Home appliance grows ingredients within a week
In Otaniemi, Finland, VTT researchers are developing a home appliance that will grow ingredients from plant cells inside a week.
The first plant cell incubator prototype, CellPod, has been 3D-printed and is already producing harvests of Finnish berries.
Using bioreactors to grow plant cells is not a new idea but achieving harvests within a week is.
Lauri Reuter, VTT research scientist, said, “Urbanisation and the environmental burden caused by agriculture are creating the need to develop new ways of producing food — CellPod is one of them. It may soon offer consumers a new and exciting way of producing local food in their own homes.”
The tabletop-sized appliance resembles a design lamp and is being developed in collaboration with consumers to facilitate the commercialisation phase.
The CellPod concept is based on growing undifferentiated plant cells of a plant rather than a whole plant. These cells contain the plant’s entire genetic potential so can produce the same healthy compounds — such as antioxidants and vitamins — as the whole plant. Currently the cloudberry culture has a similar nutritional profile to the berry itself, but the flavour needs more development as it is mild and neutral.
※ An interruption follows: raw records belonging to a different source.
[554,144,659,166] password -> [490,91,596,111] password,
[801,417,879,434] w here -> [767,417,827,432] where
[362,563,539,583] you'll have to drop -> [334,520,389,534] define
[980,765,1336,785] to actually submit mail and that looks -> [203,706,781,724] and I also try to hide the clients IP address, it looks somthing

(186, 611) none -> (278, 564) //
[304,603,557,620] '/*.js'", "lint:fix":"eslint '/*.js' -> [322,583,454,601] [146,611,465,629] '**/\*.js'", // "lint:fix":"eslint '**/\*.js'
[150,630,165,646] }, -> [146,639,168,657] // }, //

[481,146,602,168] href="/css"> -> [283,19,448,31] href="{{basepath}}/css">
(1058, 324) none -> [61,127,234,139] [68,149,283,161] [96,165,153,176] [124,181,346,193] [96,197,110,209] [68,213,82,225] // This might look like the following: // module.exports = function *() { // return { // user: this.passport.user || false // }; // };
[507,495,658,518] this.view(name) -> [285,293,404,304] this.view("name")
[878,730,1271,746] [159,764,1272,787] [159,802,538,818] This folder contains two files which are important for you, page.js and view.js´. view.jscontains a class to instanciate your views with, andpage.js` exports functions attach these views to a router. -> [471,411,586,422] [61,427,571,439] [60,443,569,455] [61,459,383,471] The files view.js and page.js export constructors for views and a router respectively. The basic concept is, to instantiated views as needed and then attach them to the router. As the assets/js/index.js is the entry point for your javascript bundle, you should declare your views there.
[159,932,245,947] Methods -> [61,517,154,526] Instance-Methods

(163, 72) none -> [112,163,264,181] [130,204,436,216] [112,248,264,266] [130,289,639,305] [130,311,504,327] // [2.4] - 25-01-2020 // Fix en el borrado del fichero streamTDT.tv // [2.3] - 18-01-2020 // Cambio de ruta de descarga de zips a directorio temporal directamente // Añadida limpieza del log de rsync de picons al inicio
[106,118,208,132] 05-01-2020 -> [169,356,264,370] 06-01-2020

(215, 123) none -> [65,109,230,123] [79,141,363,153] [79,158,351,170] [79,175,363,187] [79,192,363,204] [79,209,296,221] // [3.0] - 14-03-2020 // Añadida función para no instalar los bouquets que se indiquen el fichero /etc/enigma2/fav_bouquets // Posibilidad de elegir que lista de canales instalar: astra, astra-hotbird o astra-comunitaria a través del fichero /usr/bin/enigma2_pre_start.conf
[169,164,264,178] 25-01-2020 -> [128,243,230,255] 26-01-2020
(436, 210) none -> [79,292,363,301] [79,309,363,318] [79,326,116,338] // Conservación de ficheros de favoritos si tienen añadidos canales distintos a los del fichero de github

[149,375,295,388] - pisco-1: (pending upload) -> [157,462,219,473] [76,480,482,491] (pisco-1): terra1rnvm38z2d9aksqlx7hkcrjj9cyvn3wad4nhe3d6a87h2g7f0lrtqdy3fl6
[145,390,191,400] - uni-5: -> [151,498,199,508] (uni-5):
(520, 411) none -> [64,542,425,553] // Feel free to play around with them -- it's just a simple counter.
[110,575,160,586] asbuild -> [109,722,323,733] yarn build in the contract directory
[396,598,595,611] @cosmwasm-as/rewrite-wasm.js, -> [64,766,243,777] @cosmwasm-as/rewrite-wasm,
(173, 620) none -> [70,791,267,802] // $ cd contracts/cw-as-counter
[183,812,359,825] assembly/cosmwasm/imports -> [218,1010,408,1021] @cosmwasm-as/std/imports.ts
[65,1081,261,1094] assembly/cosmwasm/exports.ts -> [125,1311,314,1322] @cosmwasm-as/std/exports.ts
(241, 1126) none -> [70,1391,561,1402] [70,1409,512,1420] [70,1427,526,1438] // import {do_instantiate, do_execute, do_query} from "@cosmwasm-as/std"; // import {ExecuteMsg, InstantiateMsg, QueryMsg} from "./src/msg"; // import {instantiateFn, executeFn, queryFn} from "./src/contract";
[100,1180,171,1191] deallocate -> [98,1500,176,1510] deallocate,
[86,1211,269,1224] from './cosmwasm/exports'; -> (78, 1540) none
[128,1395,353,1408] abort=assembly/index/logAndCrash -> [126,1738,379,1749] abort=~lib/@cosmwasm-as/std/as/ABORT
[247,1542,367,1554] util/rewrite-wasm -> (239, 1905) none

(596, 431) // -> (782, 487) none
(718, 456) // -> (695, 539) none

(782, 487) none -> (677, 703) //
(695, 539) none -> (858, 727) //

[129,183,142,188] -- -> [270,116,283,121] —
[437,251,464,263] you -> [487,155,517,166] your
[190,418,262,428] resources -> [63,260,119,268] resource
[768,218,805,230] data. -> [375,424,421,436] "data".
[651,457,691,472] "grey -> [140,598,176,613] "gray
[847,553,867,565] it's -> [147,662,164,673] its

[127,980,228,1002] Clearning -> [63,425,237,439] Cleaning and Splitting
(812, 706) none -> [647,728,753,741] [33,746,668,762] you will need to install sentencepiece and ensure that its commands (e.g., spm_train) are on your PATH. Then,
So far, VTT has used cells from its own culture collection to grow Arctic bramble cells, cloudberry cells and stone bramble cells in the CellPod. The bioreactor also enables the production of healthy food from plants other than traditional food crops, such as birch. The development of tailored cell lines is also possible, in which case nutritional characteristics can be developed according to need. On the other hand, the optimisation of growth conditions, such as light and temperature, can also affect the compounds produced by the cells — just like in nature.
VTT’s online platform Owela allows consumers to have input into the concept.